Kutipan Halaman ▸
==============================

Sebab itu, tidak melulu harus menjadi orang besar untuk mendapatkan keabadian jasad tersebut. Dengan anugerah keunikan dan keotentikan kita masing-masing, dan tentu saja dengan kesadaran bahwa semuanya untuk selalu berada di jalan Allah, kita selaku pecinta selalu dapat mewujudkan cinta dalam bentuk apapun. Bahkan dalam hal-hal sederhana, dalam setiap aktivitas, rutinitas, juga mempersembahkan yang terbaik dalam pekerjaan kita. Jika kerja adalah aktualisasi diri dan peneguhan eksistensi kita di hadapan masyarakat, maka kerja dengan cinta dan sukacita adalah ekspresi peleburan diri antara kita dengan Allah.

Maka, karena saya berusaha lebur dengan cinta yang demikian, lantas Allah pun ada dalam setiap pasien yang masuk ke apotek saya. Allah mewujud dalam setiap keluh kesah mereka atas kesakitan mereka. Atas harga obat yang mungkin tidak terjangkau oleh mereka. Atas rumit dan ruwetnya pelayanan BPJS, dan kelangkaan obat-obat tertentu di pasaran serta kebingungan mereka untuk mendapatkannya. Dan atas ketidaktahuan mereka yang begitu menyedihkan tentang sakit dan sehat.

==============================

Data Hasil Ekstraksi ▸

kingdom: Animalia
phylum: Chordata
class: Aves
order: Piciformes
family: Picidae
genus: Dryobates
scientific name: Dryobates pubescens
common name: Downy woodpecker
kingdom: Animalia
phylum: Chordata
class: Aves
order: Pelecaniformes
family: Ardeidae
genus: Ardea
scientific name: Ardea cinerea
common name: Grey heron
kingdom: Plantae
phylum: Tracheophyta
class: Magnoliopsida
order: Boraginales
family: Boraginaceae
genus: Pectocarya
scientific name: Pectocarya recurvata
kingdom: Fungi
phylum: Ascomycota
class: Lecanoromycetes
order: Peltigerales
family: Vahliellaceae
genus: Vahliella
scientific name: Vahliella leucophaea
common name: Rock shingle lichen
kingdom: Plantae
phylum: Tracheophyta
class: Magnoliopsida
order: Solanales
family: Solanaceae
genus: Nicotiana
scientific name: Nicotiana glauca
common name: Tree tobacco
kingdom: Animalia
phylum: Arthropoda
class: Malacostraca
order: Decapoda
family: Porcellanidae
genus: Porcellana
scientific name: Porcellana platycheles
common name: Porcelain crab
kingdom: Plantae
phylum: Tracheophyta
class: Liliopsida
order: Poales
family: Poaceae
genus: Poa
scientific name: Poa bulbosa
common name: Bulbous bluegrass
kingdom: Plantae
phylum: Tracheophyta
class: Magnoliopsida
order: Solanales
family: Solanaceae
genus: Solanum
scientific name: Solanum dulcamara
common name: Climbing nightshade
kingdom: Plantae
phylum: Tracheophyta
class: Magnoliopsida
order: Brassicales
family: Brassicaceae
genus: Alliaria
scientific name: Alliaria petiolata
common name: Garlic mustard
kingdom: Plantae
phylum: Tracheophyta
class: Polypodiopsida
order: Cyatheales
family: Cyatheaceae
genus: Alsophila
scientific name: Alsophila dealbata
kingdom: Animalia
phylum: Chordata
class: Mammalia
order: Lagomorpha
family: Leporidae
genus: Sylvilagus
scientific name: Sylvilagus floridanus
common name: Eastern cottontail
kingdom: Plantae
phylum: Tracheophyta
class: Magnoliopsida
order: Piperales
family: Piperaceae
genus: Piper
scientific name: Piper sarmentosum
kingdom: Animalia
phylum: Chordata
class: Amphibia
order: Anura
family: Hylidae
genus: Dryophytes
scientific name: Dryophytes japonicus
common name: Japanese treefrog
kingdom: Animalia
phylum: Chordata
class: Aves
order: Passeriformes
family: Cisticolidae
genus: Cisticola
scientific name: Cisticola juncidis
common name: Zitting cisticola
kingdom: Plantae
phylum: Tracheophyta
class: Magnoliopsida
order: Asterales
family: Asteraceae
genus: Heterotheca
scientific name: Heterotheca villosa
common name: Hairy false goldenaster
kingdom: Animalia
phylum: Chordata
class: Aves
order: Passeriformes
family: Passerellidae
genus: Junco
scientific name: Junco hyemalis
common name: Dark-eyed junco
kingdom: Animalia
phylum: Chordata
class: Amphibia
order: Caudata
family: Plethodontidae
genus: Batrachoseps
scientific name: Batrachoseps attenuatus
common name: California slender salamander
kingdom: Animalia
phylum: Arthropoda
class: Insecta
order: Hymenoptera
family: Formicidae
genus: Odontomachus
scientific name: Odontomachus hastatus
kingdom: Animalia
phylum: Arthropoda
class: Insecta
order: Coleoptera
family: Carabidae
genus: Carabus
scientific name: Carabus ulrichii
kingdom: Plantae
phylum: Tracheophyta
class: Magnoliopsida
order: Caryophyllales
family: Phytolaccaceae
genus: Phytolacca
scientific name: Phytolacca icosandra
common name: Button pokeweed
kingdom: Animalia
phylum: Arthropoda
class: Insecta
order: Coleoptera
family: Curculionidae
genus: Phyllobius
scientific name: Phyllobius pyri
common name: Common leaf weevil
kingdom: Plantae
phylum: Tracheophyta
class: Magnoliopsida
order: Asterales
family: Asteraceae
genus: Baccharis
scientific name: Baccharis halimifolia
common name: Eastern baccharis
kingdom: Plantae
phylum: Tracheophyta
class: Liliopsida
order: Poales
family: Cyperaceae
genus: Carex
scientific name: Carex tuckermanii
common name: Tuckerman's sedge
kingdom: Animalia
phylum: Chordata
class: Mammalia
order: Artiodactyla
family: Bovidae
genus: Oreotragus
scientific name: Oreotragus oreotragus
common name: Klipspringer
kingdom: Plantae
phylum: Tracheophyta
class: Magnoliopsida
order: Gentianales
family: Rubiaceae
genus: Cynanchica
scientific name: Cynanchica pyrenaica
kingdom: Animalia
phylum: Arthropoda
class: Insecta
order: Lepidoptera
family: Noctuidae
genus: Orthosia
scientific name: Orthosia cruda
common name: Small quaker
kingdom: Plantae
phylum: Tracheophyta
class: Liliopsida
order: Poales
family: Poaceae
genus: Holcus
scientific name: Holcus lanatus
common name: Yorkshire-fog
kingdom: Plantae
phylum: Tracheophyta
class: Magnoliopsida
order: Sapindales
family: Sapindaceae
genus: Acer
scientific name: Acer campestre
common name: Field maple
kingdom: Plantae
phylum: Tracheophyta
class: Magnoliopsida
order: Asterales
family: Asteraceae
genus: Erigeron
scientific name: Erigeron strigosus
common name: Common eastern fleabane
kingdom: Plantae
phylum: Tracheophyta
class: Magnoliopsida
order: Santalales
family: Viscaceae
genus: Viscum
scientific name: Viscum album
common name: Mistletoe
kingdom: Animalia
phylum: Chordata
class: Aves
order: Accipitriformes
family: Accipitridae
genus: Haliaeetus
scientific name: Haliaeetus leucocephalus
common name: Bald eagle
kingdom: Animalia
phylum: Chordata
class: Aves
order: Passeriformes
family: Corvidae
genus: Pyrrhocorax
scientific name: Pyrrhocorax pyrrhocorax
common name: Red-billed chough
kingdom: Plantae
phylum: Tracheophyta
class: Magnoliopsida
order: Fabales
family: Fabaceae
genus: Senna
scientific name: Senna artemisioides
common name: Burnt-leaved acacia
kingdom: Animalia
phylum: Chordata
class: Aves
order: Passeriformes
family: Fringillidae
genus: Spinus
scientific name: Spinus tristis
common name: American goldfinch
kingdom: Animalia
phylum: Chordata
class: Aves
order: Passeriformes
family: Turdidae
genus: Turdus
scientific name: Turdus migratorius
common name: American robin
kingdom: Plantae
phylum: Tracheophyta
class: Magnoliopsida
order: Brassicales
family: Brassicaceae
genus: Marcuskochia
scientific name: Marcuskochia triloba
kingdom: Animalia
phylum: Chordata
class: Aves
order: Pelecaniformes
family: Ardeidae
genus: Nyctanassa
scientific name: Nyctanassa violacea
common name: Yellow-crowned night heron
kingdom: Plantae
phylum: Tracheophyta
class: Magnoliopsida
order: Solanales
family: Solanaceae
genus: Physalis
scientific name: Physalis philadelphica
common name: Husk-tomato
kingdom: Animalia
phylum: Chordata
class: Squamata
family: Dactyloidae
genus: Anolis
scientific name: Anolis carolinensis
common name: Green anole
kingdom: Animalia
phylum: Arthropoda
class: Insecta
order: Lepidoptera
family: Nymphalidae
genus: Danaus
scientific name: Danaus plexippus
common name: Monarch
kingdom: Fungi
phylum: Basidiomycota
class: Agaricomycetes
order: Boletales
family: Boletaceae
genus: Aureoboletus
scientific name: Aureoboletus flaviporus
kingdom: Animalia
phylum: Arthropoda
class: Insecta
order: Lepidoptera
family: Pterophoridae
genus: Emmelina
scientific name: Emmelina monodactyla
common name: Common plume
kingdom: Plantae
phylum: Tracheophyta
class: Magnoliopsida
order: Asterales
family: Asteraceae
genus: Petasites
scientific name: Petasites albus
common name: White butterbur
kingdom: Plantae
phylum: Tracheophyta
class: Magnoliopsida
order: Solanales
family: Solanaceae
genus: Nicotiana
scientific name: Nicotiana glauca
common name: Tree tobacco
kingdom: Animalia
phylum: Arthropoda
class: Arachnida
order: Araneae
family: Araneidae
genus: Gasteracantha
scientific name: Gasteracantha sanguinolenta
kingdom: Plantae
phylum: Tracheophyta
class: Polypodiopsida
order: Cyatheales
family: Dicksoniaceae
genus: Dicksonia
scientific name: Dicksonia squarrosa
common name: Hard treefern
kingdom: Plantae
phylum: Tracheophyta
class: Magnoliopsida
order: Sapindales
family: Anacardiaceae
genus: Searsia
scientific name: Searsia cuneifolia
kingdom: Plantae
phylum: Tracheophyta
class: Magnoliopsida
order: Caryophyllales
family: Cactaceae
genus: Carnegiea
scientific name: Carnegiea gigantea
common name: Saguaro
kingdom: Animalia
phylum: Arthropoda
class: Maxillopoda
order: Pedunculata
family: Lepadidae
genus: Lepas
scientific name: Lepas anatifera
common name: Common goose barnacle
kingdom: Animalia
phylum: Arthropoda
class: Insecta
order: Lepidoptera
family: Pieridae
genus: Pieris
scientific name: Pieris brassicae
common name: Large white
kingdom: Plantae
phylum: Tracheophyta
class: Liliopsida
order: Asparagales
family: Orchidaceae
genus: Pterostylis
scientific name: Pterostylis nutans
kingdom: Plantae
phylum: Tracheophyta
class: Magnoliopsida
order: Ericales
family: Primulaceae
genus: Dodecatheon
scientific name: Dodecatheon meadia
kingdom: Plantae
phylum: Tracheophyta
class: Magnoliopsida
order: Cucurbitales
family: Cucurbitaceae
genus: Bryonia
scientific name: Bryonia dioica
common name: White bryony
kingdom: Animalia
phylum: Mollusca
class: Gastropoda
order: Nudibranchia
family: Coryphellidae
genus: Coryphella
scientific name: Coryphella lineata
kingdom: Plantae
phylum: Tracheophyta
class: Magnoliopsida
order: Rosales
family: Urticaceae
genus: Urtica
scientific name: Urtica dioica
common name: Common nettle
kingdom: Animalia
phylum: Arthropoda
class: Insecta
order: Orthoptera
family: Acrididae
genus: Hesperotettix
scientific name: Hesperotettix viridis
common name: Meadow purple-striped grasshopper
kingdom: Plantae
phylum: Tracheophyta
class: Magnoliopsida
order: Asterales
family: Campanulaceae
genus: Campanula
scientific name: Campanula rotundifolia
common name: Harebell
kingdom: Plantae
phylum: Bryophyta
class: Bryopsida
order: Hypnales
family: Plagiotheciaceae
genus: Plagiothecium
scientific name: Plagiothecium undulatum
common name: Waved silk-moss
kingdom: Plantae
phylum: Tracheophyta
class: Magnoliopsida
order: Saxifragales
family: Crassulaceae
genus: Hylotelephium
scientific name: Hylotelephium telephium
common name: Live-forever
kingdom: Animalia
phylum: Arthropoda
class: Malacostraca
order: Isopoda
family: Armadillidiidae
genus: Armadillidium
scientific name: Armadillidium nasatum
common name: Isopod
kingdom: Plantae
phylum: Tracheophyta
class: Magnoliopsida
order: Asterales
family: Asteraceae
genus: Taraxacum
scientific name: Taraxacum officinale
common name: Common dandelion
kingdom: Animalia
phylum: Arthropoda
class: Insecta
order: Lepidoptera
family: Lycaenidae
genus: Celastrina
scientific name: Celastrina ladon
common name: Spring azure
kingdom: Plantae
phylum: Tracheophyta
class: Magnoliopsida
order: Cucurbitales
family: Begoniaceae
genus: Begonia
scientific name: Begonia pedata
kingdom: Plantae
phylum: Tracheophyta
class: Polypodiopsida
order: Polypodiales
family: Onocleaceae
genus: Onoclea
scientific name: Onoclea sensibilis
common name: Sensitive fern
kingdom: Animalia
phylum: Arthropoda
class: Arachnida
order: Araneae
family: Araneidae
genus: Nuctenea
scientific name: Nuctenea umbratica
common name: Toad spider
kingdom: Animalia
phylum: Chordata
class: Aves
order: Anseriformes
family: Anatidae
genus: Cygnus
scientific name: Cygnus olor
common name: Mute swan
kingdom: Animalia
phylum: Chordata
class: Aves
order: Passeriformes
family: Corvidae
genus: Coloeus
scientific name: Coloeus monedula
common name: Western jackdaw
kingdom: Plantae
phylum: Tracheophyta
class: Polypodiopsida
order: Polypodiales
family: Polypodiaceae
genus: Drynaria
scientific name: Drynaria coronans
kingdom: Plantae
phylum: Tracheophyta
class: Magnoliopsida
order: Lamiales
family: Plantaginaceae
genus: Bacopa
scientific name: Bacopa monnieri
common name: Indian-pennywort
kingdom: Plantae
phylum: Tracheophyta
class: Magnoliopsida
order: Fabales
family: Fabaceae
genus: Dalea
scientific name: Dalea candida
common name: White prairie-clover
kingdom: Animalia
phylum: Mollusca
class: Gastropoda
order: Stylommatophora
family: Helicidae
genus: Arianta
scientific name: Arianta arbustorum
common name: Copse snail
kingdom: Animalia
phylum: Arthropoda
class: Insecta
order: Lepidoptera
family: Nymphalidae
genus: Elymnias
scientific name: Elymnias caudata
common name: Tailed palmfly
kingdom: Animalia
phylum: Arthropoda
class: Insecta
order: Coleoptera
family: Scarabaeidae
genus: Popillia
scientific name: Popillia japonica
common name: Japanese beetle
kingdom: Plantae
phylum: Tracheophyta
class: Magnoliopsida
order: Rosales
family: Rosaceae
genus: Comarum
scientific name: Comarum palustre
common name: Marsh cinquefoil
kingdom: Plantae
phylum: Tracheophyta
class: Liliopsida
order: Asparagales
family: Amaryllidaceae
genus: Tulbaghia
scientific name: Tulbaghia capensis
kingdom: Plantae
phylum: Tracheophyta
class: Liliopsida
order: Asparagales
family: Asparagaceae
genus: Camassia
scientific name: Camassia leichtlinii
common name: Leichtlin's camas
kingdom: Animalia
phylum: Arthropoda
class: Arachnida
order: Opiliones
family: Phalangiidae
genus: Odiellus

==============================

Yang Harus Dikerjakan ▸ Salin kembali seluruh kutipan tentang bekerja dengan cinta di atas tanpa mengubah satu kata pun.

Jawaban Benar ▸
Sebab itu, tidak melulu harus menjadi orang besar untuk mendapatkan keabadian jasad tersebut. Dengan anugerah keunikan dan keotentikan kita masing-masing, dan tentu saja dengan kesadaran bahwa semuanya untuk selalu berada di jalan Allah, kita selaku pecinta selalu dapat mewujudkan cinta dalam bentuk apapun. Bahkan dalam hal-hal sederhana, dalam setiap aktivitas, rutinitas, juga mempersembahkan yang terbaik dalam pekerjaan kita. Jika kerja adalah aktualisasi diri dan peneguhan eksistensi kita di hadapan masyarakat, maka kerja dengan cinta dan sukacita adalah ekspresi peleburan diri antara kita dengan Allah.

Maka, karena saya berusaha lebur dengan cinta yang demikian, lantas Allah pun ada dalam setiap pasien yang masuk ke apotek saya. Allah mewujud dalam setiap keluh kesah mereka atas kesakitan mereka. Atas harga obat yang mungkin tidak terjangkau oleh mereka. Atas rumit dan ruwetnya pelayanan BPJS, dan kelangkaan obat-obat tertentu di pasaran serta kebingungan mereka untuk mendapatkannya. Dan atas ketidaktahuan mereka yang begitu menyedihkan tentang sakit dan sehat.